[Stored data entries]
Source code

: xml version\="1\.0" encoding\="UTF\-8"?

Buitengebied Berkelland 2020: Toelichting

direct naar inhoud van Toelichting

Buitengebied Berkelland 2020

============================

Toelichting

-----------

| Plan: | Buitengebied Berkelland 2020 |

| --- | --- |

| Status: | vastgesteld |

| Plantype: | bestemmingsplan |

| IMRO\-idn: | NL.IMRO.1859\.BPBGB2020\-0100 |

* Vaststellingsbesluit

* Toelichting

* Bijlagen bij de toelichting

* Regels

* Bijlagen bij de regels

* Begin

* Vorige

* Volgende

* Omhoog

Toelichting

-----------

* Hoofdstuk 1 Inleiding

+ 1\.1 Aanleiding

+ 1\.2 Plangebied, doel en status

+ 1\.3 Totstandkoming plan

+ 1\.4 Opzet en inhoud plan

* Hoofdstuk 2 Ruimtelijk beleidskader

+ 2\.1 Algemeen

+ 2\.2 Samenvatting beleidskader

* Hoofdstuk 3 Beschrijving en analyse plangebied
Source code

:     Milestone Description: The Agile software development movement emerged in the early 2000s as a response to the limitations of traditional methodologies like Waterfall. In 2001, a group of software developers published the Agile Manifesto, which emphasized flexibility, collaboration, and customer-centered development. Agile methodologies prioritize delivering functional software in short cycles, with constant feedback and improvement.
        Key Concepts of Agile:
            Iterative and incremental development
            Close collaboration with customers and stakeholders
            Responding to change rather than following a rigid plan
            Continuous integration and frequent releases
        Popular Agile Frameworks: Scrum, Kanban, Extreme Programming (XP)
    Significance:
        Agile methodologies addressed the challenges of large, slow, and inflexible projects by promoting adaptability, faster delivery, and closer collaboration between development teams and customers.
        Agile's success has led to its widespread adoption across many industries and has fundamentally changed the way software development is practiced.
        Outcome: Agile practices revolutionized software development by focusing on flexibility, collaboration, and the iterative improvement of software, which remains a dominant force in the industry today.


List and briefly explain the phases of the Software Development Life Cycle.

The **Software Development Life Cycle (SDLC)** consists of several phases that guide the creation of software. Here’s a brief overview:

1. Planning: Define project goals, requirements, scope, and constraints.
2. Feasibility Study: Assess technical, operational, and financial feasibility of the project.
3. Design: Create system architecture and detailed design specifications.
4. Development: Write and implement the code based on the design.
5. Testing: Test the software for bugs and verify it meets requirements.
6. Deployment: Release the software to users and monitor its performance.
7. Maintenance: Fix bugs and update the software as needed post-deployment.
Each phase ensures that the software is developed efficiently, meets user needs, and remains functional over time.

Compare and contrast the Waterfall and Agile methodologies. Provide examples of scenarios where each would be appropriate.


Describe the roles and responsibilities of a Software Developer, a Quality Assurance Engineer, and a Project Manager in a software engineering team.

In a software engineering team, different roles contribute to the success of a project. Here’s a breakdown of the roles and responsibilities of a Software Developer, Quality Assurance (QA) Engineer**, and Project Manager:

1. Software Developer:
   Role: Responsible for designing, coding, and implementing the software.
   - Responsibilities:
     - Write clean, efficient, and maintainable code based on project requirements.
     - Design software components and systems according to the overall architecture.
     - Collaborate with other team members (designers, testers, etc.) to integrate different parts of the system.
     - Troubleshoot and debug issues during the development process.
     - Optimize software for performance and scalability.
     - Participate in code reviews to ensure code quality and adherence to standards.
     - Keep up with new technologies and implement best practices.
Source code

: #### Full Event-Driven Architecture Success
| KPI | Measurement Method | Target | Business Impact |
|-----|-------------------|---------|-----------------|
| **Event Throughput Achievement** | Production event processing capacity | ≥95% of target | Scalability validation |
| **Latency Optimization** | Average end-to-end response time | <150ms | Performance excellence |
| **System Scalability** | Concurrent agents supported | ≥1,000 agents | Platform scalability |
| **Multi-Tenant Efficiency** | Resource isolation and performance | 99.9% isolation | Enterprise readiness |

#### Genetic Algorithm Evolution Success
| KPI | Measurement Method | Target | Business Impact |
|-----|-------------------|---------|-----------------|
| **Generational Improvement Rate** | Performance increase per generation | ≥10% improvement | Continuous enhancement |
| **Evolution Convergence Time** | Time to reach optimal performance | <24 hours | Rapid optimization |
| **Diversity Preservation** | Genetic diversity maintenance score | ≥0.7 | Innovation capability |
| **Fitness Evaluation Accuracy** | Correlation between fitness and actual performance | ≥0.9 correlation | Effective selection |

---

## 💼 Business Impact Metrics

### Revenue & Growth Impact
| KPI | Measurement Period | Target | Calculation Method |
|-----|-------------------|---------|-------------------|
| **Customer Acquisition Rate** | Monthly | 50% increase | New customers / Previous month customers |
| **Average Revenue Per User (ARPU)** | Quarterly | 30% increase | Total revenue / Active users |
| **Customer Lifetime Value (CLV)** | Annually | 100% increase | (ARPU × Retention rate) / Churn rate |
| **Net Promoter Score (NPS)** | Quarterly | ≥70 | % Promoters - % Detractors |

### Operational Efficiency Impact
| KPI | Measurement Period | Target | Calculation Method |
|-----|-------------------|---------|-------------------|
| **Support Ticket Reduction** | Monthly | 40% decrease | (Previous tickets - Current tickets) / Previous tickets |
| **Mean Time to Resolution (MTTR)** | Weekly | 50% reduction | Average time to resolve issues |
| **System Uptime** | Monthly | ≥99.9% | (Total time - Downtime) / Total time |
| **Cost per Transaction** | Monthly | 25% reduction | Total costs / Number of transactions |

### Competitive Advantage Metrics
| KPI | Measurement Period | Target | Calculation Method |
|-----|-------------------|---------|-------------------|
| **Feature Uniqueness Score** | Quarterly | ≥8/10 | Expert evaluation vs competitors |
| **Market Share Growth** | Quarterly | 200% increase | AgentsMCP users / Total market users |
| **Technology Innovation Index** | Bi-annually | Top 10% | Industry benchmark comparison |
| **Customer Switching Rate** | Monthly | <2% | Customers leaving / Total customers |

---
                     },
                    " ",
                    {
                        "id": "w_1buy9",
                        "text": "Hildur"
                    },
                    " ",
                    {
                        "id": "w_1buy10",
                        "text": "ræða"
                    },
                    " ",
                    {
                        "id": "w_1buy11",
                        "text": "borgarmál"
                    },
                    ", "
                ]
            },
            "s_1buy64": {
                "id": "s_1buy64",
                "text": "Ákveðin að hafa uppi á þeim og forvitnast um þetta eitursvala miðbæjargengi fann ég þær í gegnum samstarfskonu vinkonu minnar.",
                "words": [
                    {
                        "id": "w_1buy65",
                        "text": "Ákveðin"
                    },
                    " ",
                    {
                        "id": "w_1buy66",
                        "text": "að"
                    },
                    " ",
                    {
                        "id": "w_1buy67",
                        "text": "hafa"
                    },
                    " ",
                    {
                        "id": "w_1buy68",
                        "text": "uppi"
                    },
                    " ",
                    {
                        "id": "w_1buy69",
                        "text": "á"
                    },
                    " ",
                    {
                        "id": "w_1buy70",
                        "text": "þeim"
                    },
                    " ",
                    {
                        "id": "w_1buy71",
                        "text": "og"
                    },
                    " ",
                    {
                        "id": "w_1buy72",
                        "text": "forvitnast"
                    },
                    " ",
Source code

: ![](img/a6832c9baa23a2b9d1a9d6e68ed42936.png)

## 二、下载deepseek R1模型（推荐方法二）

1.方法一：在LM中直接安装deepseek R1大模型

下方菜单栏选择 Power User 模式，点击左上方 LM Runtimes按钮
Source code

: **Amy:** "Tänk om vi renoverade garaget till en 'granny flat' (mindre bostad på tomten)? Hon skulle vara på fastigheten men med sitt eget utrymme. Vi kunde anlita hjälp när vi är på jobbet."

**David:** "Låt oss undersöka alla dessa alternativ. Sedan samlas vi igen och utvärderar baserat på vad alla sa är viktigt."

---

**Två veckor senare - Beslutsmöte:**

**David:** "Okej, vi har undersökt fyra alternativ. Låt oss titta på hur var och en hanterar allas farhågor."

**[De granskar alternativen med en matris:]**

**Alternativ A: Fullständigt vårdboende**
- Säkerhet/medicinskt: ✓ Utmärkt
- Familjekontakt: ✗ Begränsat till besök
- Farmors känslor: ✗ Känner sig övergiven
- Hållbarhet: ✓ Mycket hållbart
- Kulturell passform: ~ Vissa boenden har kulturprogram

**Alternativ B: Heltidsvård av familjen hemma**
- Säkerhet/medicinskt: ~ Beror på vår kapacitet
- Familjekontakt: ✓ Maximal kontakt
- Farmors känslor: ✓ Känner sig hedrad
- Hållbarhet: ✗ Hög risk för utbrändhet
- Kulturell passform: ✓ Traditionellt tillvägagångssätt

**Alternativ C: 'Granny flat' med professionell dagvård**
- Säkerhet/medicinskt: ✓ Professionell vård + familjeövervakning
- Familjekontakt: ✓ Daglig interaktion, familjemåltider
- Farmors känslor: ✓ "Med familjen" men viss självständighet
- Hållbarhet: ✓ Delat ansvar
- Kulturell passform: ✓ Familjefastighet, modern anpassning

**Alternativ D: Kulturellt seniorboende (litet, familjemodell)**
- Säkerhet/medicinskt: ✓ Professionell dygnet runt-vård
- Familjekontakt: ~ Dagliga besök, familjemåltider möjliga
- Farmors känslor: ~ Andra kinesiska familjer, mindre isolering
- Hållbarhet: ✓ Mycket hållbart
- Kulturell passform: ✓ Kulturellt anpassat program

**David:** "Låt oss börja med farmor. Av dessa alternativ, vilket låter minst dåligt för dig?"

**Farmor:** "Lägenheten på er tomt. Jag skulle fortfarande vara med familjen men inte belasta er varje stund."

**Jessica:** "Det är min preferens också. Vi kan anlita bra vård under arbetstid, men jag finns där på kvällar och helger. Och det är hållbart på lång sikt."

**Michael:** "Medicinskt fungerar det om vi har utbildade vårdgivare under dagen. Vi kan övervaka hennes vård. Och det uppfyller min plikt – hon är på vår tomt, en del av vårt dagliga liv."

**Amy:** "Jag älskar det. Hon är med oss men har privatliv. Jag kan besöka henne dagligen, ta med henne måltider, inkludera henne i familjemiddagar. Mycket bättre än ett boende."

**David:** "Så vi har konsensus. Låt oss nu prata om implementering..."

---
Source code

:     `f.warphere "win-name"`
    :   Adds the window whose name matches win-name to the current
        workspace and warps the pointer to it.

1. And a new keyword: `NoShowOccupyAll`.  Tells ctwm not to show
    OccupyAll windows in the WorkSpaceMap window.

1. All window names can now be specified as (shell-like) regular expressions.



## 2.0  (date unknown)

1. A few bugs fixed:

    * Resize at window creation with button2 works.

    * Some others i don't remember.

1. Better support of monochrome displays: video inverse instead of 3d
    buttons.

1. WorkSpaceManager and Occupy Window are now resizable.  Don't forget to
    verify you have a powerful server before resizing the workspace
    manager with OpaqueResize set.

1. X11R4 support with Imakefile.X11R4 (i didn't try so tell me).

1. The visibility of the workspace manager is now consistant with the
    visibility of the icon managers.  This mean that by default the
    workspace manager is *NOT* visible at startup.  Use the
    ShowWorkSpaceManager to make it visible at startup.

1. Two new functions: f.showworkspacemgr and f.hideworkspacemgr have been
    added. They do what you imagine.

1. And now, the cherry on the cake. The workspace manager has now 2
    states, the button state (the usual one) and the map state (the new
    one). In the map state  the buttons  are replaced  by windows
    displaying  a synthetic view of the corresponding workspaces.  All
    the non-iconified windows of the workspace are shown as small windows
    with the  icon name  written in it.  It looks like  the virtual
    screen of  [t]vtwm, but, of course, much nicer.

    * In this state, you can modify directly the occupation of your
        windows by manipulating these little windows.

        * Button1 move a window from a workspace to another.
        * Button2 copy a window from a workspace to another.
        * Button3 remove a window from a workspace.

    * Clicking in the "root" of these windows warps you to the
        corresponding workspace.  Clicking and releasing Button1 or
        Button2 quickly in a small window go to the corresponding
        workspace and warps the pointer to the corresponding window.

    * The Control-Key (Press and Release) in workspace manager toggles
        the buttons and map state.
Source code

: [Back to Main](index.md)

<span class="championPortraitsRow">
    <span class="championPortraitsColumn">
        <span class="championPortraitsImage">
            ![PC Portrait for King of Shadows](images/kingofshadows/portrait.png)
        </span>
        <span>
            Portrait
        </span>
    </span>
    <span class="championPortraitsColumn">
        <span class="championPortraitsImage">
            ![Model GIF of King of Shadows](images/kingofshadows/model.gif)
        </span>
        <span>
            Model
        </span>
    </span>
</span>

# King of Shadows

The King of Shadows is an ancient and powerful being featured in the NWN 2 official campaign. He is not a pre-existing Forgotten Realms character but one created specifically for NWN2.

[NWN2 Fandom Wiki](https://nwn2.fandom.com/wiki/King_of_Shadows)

> **GOAL OF THE EXERCISE**:
Turn everything from the line containing "## 二、下载deepseek R1模型（推荐方法二）" down to the line containing "med en matris:]**" into a JSON list of strings, one string per line, leaving out blank lines.

> **OUTPUT OF THE EXERCISE**:
[
  "## 二、下载deepseek R1模型（推荐方法二）",
  "1.方法一：在LM中直接安装deepseek R1大模型",
  "下方菜单栏选择 Power User 模式，点击左上方 LM Runtimes按钮",
  "Source code",
  ": **Amy:** \"Tänk om vi renoverade garaget till en 'granny flat' (mindre bostad på tomten)? Hon skulle vara på fastigheten men med sitt eget utrymme. Vi kunde anlita hjälp när vi är på jobbet.\"",
  "**David:** \"Låt oss undersöka alla dessa alternativ. Sedan samlas vi igen och utvärderar baserat på vad alla sa är viktigt.\"",
  "---",
  "**Två veckor senare - Beslutsmöte:**",
  "**David:** \"Okej, vi har undersökt fyra alternativ. Låt oss titta på hur var och en hanterar allas farhågor.\"",
  "**[De granskar alternativen med en matris:]**"
]